Overall dry matter content showed that clone 94/0330 (yellow root) had the highest dry matter (38%), which was better than the best check 30572 (36%), followed by the clones 01/1115, 01/1413, 01/1663, with values ranged from 30 to 35%. However, in Ibadan plant height, vigor, mealiness and root size were not significant (Table 1). In Mokwa; sprouting and plant height were the only traits that were not significant (Table 1). In Onne dry matter,  sprouting,  mealiness  and
aste were not significant (Table 1).
The significant effect of Cassava Mossaic disease (CMD) indicated that genotypes respond differently to CMD in various environments, explaining the need for specific adaptation analysis for the trait, as reported by Athanase et al. (2017).  In terms of disease and Pest resistance, all the clones evaluated were resistant to CMD, CBB and CGM vector infection and to the spread of the pathogen within the plant and across the locations (Table 4).

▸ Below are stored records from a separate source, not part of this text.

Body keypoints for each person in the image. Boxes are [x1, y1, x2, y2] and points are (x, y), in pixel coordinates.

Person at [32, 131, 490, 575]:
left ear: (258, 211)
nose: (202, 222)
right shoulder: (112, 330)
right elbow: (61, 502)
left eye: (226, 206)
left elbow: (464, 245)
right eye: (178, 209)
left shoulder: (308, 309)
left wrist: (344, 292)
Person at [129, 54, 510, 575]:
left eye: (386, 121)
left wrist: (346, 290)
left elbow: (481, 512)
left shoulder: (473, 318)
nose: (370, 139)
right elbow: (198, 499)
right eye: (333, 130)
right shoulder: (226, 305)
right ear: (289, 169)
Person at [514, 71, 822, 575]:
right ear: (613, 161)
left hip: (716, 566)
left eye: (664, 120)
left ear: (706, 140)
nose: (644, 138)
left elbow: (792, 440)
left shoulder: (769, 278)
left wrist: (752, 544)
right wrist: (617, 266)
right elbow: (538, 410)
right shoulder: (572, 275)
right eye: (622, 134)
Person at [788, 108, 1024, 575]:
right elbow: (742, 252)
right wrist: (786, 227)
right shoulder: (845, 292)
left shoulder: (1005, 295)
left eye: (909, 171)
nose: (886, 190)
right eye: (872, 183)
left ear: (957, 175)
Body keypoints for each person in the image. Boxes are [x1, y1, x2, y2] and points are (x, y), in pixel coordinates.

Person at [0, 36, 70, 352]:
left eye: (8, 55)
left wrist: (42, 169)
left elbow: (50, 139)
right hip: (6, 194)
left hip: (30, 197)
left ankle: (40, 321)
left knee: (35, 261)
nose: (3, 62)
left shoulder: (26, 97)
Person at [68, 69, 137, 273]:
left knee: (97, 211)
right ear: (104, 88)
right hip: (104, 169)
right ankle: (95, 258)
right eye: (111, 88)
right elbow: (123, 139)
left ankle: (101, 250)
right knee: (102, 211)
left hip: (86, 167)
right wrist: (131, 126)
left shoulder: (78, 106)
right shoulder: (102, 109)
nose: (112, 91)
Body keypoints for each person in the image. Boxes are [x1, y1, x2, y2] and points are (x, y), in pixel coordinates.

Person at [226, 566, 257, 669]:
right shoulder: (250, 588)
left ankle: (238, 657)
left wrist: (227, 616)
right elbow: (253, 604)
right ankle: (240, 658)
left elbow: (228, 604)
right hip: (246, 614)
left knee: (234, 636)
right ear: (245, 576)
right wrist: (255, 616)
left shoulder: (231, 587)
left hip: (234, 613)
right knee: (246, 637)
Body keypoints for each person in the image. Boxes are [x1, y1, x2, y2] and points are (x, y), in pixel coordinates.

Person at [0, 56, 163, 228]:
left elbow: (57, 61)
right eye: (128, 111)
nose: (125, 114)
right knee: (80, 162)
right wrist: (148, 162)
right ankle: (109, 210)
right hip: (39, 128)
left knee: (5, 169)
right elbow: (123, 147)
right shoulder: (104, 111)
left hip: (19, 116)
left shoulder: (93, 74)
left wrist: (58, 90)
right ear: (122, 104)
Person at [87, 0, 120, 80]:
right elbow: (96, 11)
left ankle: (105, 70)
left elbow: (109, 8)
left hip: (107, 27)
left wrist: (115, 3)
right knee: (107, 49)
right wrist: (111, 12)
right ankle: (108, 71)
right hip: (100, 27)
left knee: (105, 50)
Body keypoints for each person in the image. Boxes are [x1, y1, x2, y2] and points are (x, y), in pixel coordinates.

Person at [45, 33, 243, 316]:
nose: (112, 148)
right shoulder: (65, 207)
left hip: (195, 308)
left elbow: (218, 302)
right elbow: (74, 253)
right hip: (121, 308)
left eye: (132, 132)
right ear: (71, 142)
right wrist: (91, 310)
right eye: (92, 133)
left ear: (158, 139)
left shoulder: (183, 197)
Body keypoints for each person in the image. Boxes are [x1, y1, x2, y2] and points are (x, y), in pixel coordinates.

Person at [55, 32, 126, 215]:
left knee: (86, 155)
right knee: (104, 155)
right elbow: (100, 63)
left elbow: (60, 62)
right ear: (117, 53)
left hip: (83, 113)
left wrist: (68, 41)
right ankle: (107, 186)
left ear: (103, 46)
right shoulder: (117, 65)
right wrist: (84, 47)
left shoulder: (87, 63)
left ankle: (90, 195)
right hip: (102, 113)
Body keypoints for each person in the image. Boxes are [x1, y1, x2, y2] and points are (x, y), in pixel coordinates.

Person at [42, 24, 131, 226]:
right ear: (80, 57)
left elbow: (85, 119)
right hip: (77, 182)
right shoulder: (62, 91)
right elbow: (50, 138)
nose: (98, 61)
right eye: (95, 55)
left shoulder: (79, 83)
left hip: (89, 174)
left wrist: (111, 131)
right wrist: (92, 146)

In terms of yield, the best clones were 01/1368 (26 t/ha), 98/2132 and 01/1663 (25 t/ha). Clones 01/1412, 01/1115, 01/2135, 01/1610, 01/1649. 95/0379 gave between 21 and 22 t/ha. In terms of the  cyanide   level,    clones    01/1442,   01/1413, 01/1115, and 01/1663 were very low, clones 01/1224, 01/1235, 01/1371, 95/0379, 98/2132, 94/0006, 01/1662, and 01/1412 were moderate. None of them was high in cyanide level. Most of the root sizes were large and some were moderate while none were small among the clones evaluated. In terms of harvest index, clone 01/1115 had the highest index of about 120% of the total yield. Clones 98/2132 (60%), 01/1235(59%), 01/1412 (58%), and 95/0379 (55%), were acceptable. Clones 01/1115 and 98/2132 were better than the best check (91/02324) with a harvest index of 60%. Clones 01/1235, 01/1412, 98/2132, 01/1115, 95/0379, 94/0006, and 01/1649 were better than the most popular check 30572 (55%). Four of the clones used in this experiment were already released varieties in Nigeria. Three of them (01/1368, 01/1412 and 01/1371) were released in the year 2011  while,  one  (98/2132)  was  released  in the year 2012. All clones were resistant to CMD, CGM and CAD vector infections across the locations.  Clones 01/1115, 01/1413, 01/1663, and 01/1335 had higher beta-carotene content than others. For gari yield, clone 01/1649 gave 25%, 94/0330 gave 23%, 90/01554 gave 23%. They were better than the best check 30572, with 22% gari yield.
This study showed the understanding of agronomic performance of the early potential for biofortification of cassava as valid strategy to approach the problem of micronutrient deficiencies of the population in the region where cassava is a staple food.


The authors have not declared any conflict of interests.